I was wondering, would it be better to have a dedicated database for each dataset instead of having all the data in one big database?

I would expect lookup times to improve, if the user works on a smaller database. Is there a rule of thumb, how many entries a database (or table) can hold before I should worry about lookup times?

One drawback I can think of is that opening a database creates some overhead. However, I don't expect the user to switch datasets frequently.

Consider this example:

The database contains tables for companies, clients, products and orders. Companies never share clients or products, thus companies are the disjunct datasets. However, all products, clients and orders are in just one big table (for each, respectively).

Queries to the database might include:

  • All orders for a particular client.
  • All products a particular client has ordered.
  • All clients who have ordered a particular product.
  • etc.

These queries have in common, that they will always be issued in the context of one single company. Yet since the database doesn't know about this logical partition, all clients, products and orders will be searched.

If I were to have several databases, for each company one, my logical partition would be reflected and only the relevant data would be searched. I'm not sure of the overhead of having that many databases though.

Since I'm new to database schema design, I want to throw this idea out there to see, if several databases really are a good idea or not.

Update:

In case this wasn't clear: the database will be on the Android Phone, not in the Cloud or something.


Solution

  • There's no rule of thumb. AFAIK the look-up time doesn't purely depend on number of entries. It depends on several factors such as but not limited to -

    1. how fat the table is
    2. table indexes
    3. how the data is stored e.g. boolean true/false or string YES/NO in the table having 3 million records
    4. hardware size
    5. primary key/foreign key relationship (sort of connected to point 1 above)

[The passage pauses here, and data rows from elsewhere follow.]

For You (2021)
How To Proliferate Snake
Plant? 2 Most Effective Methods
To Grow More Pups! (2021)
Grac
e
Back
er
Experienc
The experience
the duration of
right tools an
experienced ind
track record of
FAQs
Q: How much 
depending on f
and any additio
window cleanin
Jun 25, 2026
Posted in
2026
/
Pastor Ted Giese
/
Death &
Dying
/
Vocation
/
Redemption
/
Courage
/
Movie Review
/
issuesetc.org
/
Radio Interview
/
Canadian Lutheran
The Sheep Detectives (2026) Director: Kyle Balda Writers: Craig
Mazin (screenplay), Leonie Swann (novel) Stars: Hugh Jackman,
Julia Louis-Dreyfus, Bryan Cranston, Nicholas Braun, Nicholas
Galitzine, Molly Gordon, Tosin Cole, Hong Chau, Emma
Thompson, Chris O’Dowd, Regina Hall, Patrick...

    As a general approach, one database theory is advisable. The servers nowadays are quite powerful and there are multiple options when it comes to handling the performance optimisation such as -

    1. cloud databases which give the flexibility to choose the size
    2. BigData
    3. In-memory databases
    4. Analysis services such as SSAS
    5. NoSQL databases which are horizontally scalable e.g. FireStore

    Now, the biggest benefit of using one database is - your development and testing will be quick. What does that mean ? Let's say you need to add/delete/modify one field in one table. Now, if you have 10 different databases then you will need to do the exact same change at 10 different places and then test it as well. If the changes are frequent then you might end-up in writing a generic script. And there is always a chance that this script might break e.g. database change, patch update blah blah. However, in the case of one database, the efforts are straight away 1/10th. Another benefit is database administration/monitoring will be easy e.g. adding indexes.

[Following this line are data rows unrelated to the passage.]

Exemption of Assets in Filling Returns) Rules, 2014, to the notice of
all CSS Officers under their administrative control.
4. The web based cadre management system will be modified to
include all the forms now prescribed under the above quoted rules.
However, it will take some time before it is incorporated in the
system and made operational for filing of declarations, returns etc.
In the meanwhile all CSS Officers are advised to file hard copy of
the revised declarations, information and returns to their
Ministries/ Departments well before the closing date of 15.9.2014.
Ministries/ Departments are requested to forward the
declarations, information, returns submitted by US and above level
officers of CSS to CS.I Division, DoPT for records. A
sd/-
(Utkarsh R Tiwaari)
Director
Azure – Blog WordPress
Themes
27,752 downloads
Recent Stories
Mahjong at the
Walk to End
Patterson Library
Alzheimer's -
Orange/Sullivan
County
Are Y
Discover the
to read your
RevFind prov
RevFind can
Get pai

    I had a similar requirement few months back wherein I've a similar application (mobile+web). The set-up is similar. Different companies access the data. And the user from a particular company is allowed to view data pertaining to his/her company. All I've done is to add one more column assigned as ORGCODE in almost every table. More than 12 clients are happily sharing the tables without any issues.

    Disclaimer: All of the above is quite generic without knowing your use-case and performance requirement.